Culling Stage
The Visibility Buffer can achieve storage with fewer index details, typically involving InstanceID, PrimitiveID, MaterialID, and Depth. As it stores index information, its volume is inherently smaller than that of the G-Buffer. However, it requires maintaining a global set of Vertex Attributes and a Material Map. In the Shading stage, the process involves indexing relevant triangle information from the global Vertex Buffer based on InstanceID and PrimitiveID. Pixel-wise information is then interpolated based on barycentric coordinates. Material information is obtained from MaterialID, and together they enter the lighting calculation process to achieve the final shading. This process, to some extent, allows for the separation of geometric and shading calculations, a feat not achievable in traditional Deferred rendering, where G-Buffer serves as the bridge between geometry and shading.
In the Nanite workflow, the format of the Visibility Buffer is R32G32_UNIT, where R’s 0-6 bits store Triangle ID, 7-31 bits store Cluster ID, and G contains 32-bit Depth information. Considering the Deferred architecture of the UE4 era, on the one hand, Nanite currently cannot support all types of rendering, and some meshes still need to be rendered using the traditional rendering pipeline. On the other hand, as mentioned by Karis, a crucial premise of this architectural adjustment is transparency to users. This means that changes in the underlying structure should not impact user-level habits or require relearning the engine, which is crucial. To ensure compatibility between the new and old rendering pipelines, there is an Emit Targets stage to connect Nanite with the traditional deferred rendering approach.

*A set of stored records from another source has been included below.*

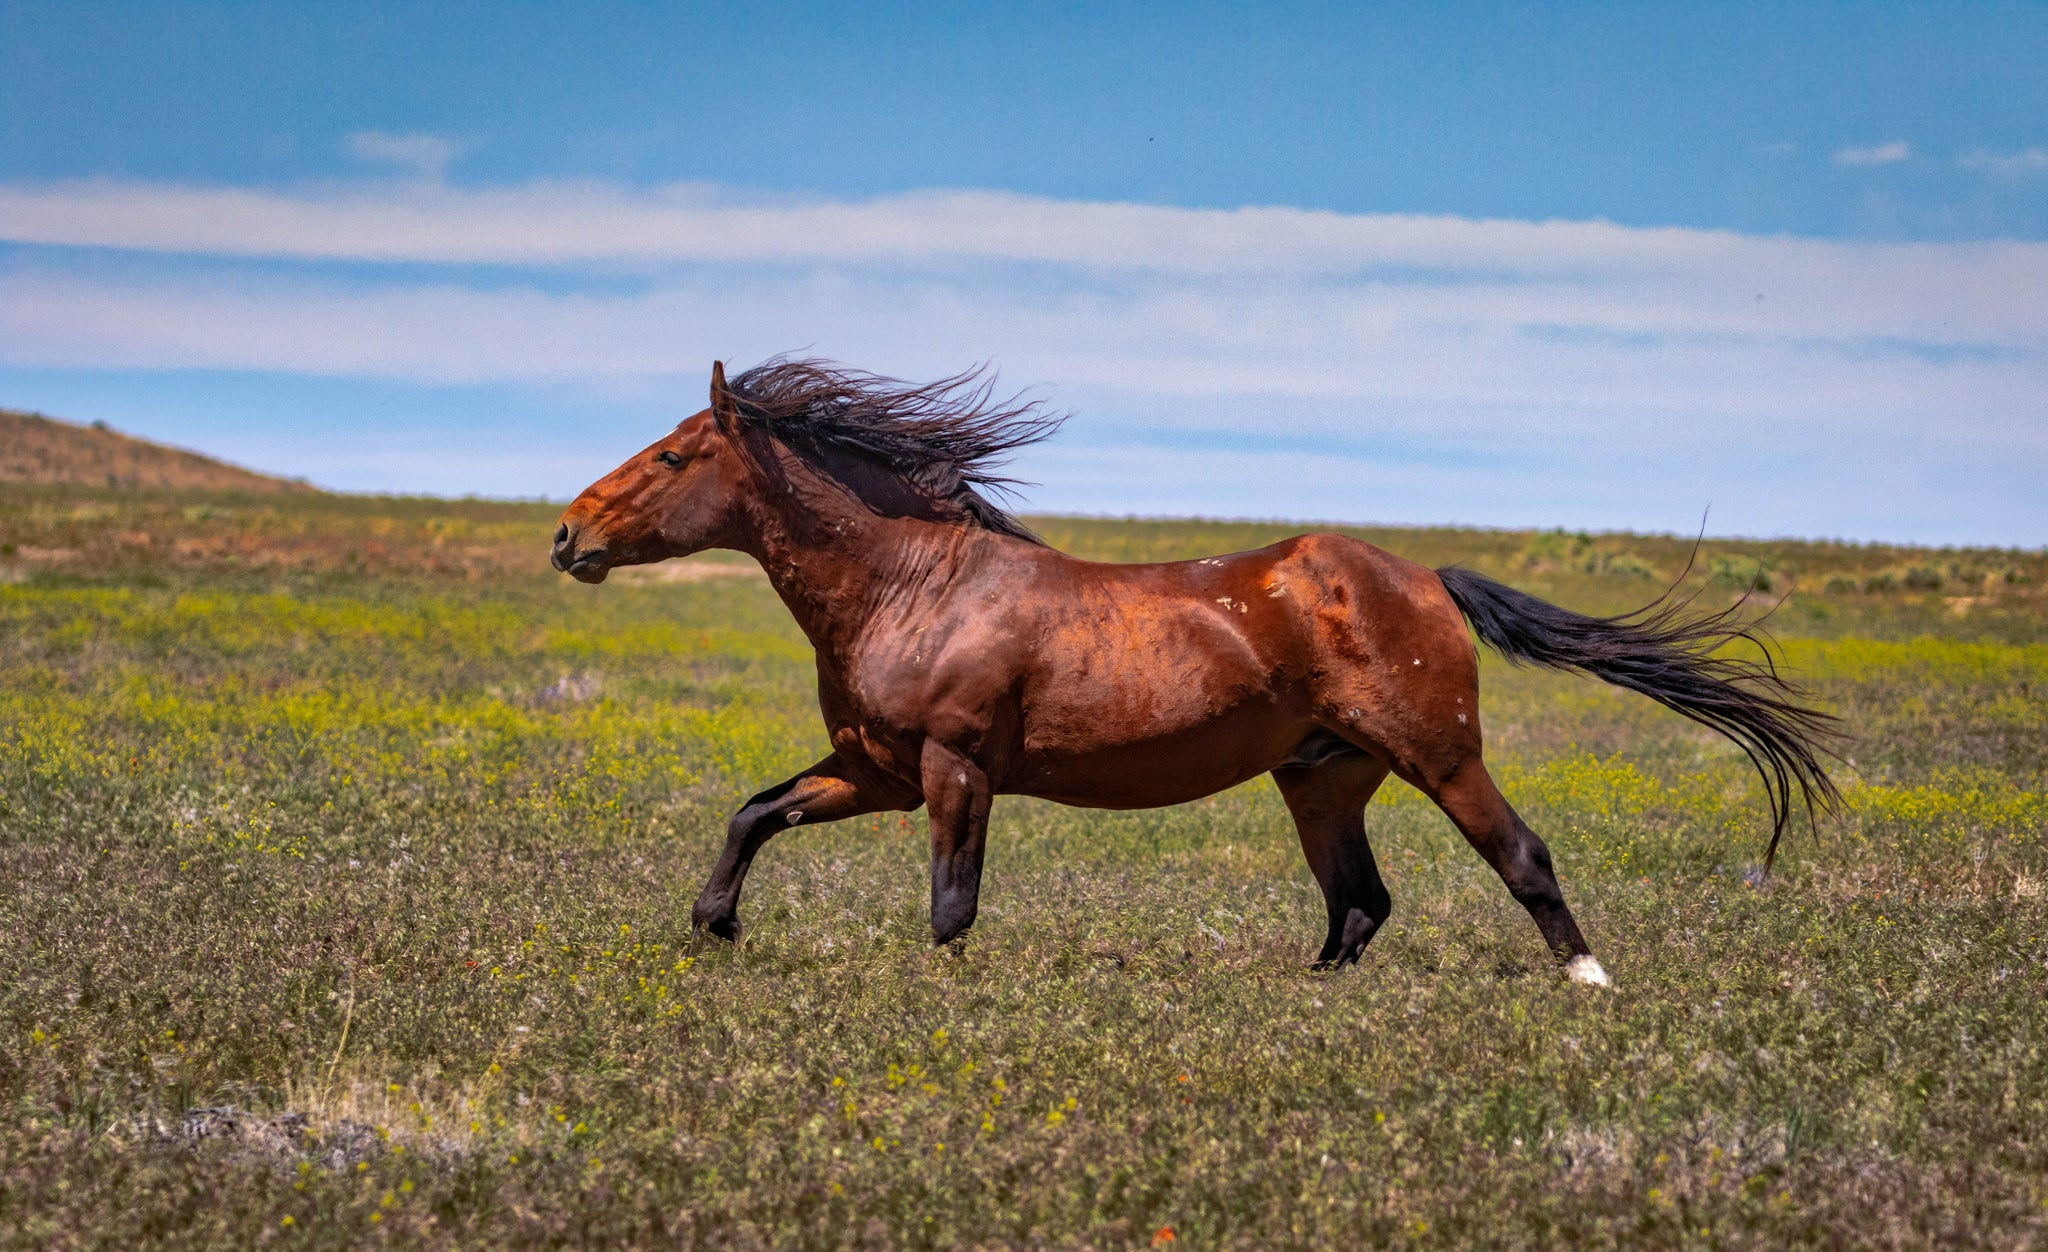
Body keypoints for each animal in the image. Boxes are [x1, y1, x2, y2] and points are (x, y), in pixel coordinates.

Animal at [548, 358, 1843, 983]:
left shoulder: (954, 769)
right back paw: (1304, 993)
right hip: (1321, 776)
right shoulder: (877, 769)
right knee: (1358, 902)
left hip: (1437, 754)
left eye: (671, 456)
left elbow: (950, 907)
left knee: (1516, 856)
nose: (567, 536)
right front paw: (714, 924)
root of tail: (1423, 577)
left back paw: (1587, 980)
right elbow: (754, 810)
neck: (915, 584)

The Emit Targets stage is further divided into EmitDepthTargets and EmitGBuffer phases. Initially, besides the Visibility Buffer, shading requires additional data to blend with hard rasterization data. Nanite employs several full-screen passes to write information outside the Visibility Buffer (such as Velocity, Stencil, Nanite Mask, MaterialID) into a unified buffer, preparing for the subsequent GBuffer reconstruction. Specifically, Emit Scene Depth writes the Depth from the Visibility Buffer into the Scene Depth buffer, Emit Velocity writes into the Velocity Buffer, Emit Scene Stencil writes into the Stencil buffer, and Emit Material Depth writes into the Material ID buffer.
Regarding the MaterialID Buffer, several strategies are employed, depending on the scene’s material complexity. When there are numerous materials, the screen is divided into 64x64 blocks, and the minimum and maximum values of materials in each block are calculated. This calculation is executed by a full-screen Compute Shader, resulting in an image called Material Range. With this image, in the EmitGbuffer phase, a full-screen draw is triggered for each material, where culling is completed in the Vertex Shader (VS) stage. In the Pixel Shader (PS) stage, shading is applied only to corresponding pixels through Depth Compare, thus outputting information such as Albedo into the GBuffer.